* TASK INSTRUCTIONS *
Please give back word for word the lines below, from the first one through the one with "Rendered at 1500 by 1125 pixels.".

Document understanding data
BEGIN

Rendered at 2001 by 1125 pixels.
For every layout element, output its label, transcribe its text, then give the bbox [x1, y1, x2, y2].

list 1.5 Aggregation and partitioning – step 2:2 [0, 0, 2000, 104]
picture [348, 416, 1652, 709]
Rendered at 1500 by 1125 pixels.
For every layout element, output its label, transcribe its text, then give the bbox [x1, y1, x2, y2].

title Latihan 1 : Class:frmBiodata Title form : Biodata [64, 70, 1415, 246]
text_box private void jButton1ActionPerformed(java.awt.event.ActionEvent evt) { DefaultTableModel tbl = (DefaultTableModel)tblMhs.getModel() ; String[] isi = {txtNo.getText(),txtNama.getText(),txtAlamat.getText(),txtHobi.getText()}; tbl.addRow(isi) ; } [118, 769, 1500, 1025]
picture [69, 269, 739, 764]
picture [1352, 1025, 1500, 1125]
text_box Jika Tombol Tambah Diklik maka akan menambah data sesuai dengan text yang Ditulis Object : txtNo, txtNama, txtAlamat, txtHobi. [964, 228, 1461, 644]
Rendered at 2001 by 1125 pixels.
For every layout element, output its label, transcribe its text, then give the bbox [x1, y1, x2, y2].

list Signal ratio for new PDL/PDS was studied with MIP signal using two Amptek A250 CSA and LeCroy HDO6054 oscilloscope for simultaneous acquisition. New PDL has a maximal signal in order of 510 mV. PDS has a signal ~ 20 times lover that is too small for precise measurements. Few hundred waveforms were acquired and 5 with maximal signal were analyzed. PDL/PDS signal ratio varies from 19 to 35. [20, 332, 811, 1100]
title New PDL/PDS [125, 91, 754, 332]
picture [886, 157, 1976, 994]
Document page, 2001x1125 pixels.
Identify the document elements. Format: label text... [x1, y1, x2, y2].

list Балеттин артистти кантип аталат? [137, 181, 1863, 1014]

END

* EXERCISE ANSWER *
Rendered at 2001 by 1125 pixels.
For every layout element, output its label, transcribe its text, then give the bbox [x1, y1, x2, y2].

list 1.5 Aggregation and partitioning – step 2:2 [0, 0, 2000, 104]
picture [348, 416, 1652, 709]
Rendered at 1500 by 1125 pixels.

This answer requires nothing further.